The vice president’s visit comes amid new restrictions on voting access and abortion in Texas — two issues that Democrats plan to feature in their midterm messaging. It also lands at a time when the Biden administration says it is seeing an uptick in COVID-19 vaccinations.
California had an increase of 7,523 COVID cases in its latest data, an increase of 0.2%.
Newsom has warned that the state risks a resurgence of COVID similar to what Texas and Florida experienced if he is removed from office and replaced with a Republican in the Sept. 14 election. The Biden administration has criticized the Republican governors in those two states over their COVID policies.
If Newsom loses, the recall election could result in a Republican holding the California governor’s mansion for the first time in a decade. Ballots must be postmarked by Tuesday or turned into a secure dropbox, county elections office or voting location by 8 p.m.
The polling website FiveThirtyEight calculates support for keeping Newsom in office is roughly 10 percentage points higher than the effort to remove him.
Ron Nehring, a former California GOP chairman and adviser to recall candidate Kevin Faulconer, said he does not expect Harris to have much impact on the election, which is less than a week after her visit.
“This is a dramatically weakened administration, nationally, we’ve seen that as a result of the Afghanistan disaster. Biden’s numbers are in the tank. I think the impact on the recall will be minimal as a result,” he said.
The White House said Tuesday that President Joe Biden would also be traveling to California “early next week” but has not yet provided details on where he will campaign for Newsom.
Harris will be on familiar ground when she arrives in the Bay area to campaign against the recall effort. The former state attorney general and California senator was born in Oakland.

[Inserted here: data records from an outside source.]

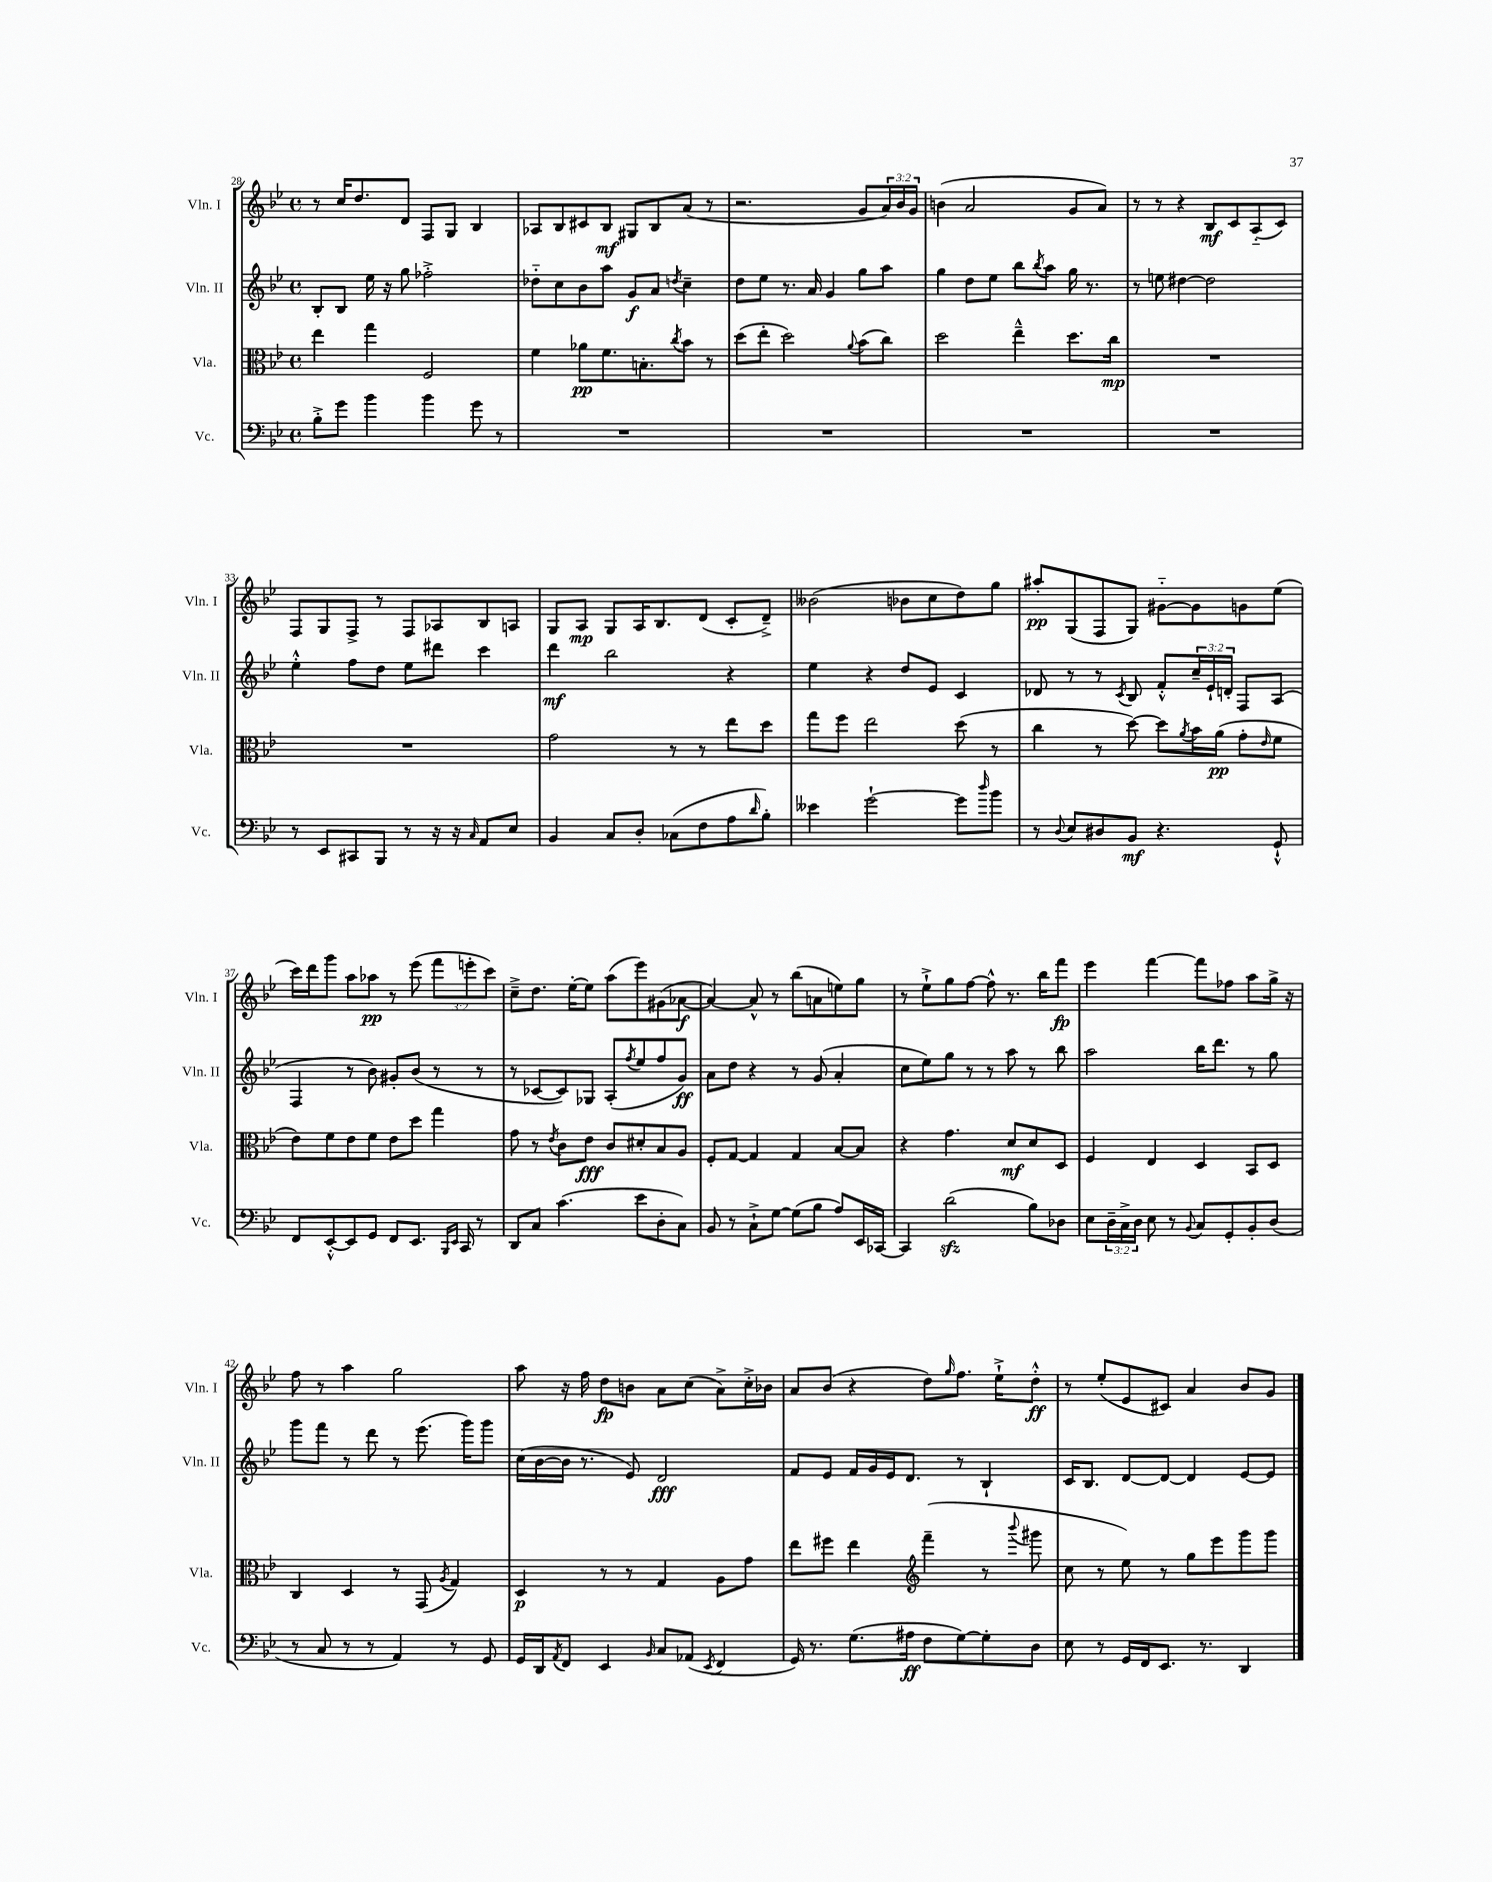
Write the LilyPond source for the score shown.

<<
\new StaffGroup <<
\new Staff = "s0" \with { instrumentName = "Vln. I" shortInstrumentName = "Vln. I" } {
    \clef treble \key bes \major \defaultTimeSignature \time 4/4 \override Staff.TupletNumber.text = #tuplet-number::calc-fraction-text
    r8 c''16 d''8. d'8 f8 g8 bes4 |
    aes8 bes8 cis'8 bes8\mf gis8 bes8 a'8( r8 |
    r2. g'8 \tuplet 3/2 { a'16) bes'16 g'16 } |
    b'4( a'2 g'8 a'8) |
    r8 r8 r4 bes8\mf c'8 a8-_( c'8) |
    f8 g8 f8-> r8 f8 aes8 bes8 a8 |
    g8 a8\mp g8 a16 bes8. d'8( c'8-. d'8--->) |
    beses'2( bes'8 c''8 d''8) g''8 |
    ais''8-.\pp g8( f8 g8) gis'8~-_ gis'8 g'8 ees''8( |
    c'''16) d'''16 g'''8 a''8 aes''8\pp r8 ees'''8( \tuplet 3/2 { f'''8 e'''8-. c'''8) } |
    c''8---> d''8. ees''16~-. ees''8 a''8( ees'''8) gis'8( aes'8~\f |
    aes'4~) aes'8-^ r8 bes''8( a'8 e''8) g''8 |
    r8 ees''8-!-> g''8 f''8~ f''8-^ r8. bes''16 f'''8\fp |
    ees'''4 f'''4~ f'''8 fes''8 a''8 g''16-> r16 |
    f''8 r8 a''4 g''2 |
    a''8 r16 f''16 d''8\fp b'8 a'8 c''8( a'8->) c''16-.-> bes'16 |
    a'8 bes'8( r4 d''8) \grace { g''16 } f''8. ees''16-!-> d''8-.-^\ff |
    r8 ees''8-.( ees'8 cis'8) a'4 bes'8 g'8 \bar "|." |
}
\new Staff = "s1" \with { instrumentName = "Vln. II" shortInstrumentName = "Vln. II" } {
    \clef treble \key bes \major \defaultTimeSignature \time 4/4 \override Staff.TupletNumber.text = #tuplet-number::calc-fraction-text
    bes8-. bes8 ees''16 r16 g''8 fes''2-.-> |
    des''8-_ c''8 bes'8 a''8 g'8\f a'8 \acciaccatura { d''8 } c''4-- |
    d''8 ees''8 r8. a'16 g'4 g''8 a''8 |
    g''4 d''8 ees''8 bes''8 \acciaccatura { bes''8 } a''8 g''16 r8. |
    r8 e''8 dis''4~ dis''2 |
    ees''4-.-^ f''8 d''8 ees''8 dis'''8 c'''4 |
    d'''4\mf bes''2 r4 |
    ees''4 r4 d''8 ees'8 c'4 |
    des'8 r8 r8 \acciaccatura { c'8 } bes8 f'8-.-^ \tuplet 3/2 { c''16-- ees'16-! d'16-. } f8 a8( |
    f4 r8 bes'8) gis'8-. bes'8( r8 r8 |
    r8 ces'8~ ces'8) ges8 a8-.( \acciaccatura { f''8 } ees''8 f''8 g'8\ff) |
    a'8 d''8 r4 r8 g'8( a'4-. |
    c''8 ees''8) g''8 r8 r8 a''8 r8 bes''8 |
    a''2 bes''16 d'''8. r8 g''8 |
    g'''8 f'''8 r8 d'''8 r8 ees'''8.( g'''16) g'''8 |
    c''16( bes'16~ bes'16 r8. ees'8) d'2\fff |
    f'8 ees'8 f'16 g'16 ees'16 d'8. r8 bes4-! |
    c'16 bes8. d'8~ d'8~ d'4 ees'8~ ees'8 \bar "|." |
}
\new Staff = "s2" \with { instrumentName = "Vla." shortInstrumentName = "Vla." } {
    \clef alto \key bes \major \defaultTimeSignature \time 4/4
    ees''4 g''4 f2 |
    f'4 aes'8\pp f'8. b8.-. \acciaccatura { c''8 } bes'8 r8 |
    d''8( ees''8-. d''2) \appoggiatura { a'8 } bes'8( c''8) |
    d''2 ees''4---^ d''8. c''16\mp |
    R1 |
    R1 |
    g'2 r8 r8 ees''8 d''8 |
    g''8 f''8 ees''2 d''8( r8 |
    c''4 r8 d''8~) d''8 \acciaccatura { a'8 } bes'16 a'16\pp( g'8-. \grace { ees'16 } f'8 |
    ees'8) f'8 ees'8 f'8 ees'8 d''8 g''4 |
    g'8 r8 \acciaccatura { ees'8 } c'8 ees'8\fff c'8 dis'8-. bes8 a8 |
    f8-. g8~ g4 g4 bes8~ bes8 |
    r4 g'4. d'8\mf d'8 d8 |
    f4 ees4 d4 bes,8 d8 |
    c4 d4 r8 g,8( \acciaccatura { a8 } g4) |
    d4\p r8 r8 g4 a8 g'8 |
    ees''8 fis''8 ees''4 \clef treble f'''4--( r8 \appoggiatura { bes'''8 } gis'''8 |
    c''8 r8 ees''8) r8 g''8 ees'''8 g'''8 g'''8 \bar "|." |
}
\new Staff = "s3" \with { instrumentName = "Vc." shortInstrumentName = "Vc." } {
    \clef bass \key bes \major \defaultTimeSignature \time 4/4 \override Staff.TupletNumber.text = #tuplet-number::calc-fraction-text
    bes8-.-> g'8 bes'4 bes'4 g'8 r8 |
    R1 |
    R1 |
    R1 |
    R1 |
    r8 ees,8 cis,8 bes,,8 r8 r16 r16 \grace { c16 } a,8 ees8 |
    bes,4 c8 d8-. ces8( f8 a8 \grace { d'16 } bes8-.) |
    eeses'4 g'2~-! g'8 \grace { d''16 } bes'8 |
    r8 \appoggiatura { d8 } ees8 dis8 bes,8\mf r4. g,8-!-^ |
    f,8 ees,8~-.-^ ees,8 g,8 f,8 ees,8. \grace { bes,,16 ees,16 } c,16 r8 |
    d,8 c8 c'4.( ees'8 d8-. c8) |
    bes,8 r8 c8-!-> g8~ g8( bes8 a8) ees,16 ces,16~ |
    ces,4 d'2\sfz( bes8) des8 |
    ees8 \tuplet 3/2 { d16-- c16-> d16 } ees8 r8 \appoggiatura { bes,8 } c8 g,8-. bes,8-. d8( |
    r8 c8 r8 r8 a,4) r8 g,8 |
    g,16 d,16 \acciaccatura { a,8 } f,8 ees,4 \grace { bes,16 } c8 aes,8( \acciaccatura { ees,8 } f,4 |
    g,16) r8. g8.( ais16\ff f8 g8~) g8-. d8 |
    ees8 r8 g,16 f,16 ees,8. r8. d,4 \bar "|." |
}
>>
>>
\layout { \context { \Score currentBarNumber = #28 } }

Nathan Barankin, a former chief of staff to Harris when she was a senator, said that any effort by the White House to increase turnout would be welcome to counter any late swell of support for the effort to recall Newsom.
“We’re still dealing with a little bit of a Trump hangover here on mail-in voting,” he said. “We’re all operating on the assumption there’ll be something of a surge of Republican voters on Election Day. Many of them will vote in person.”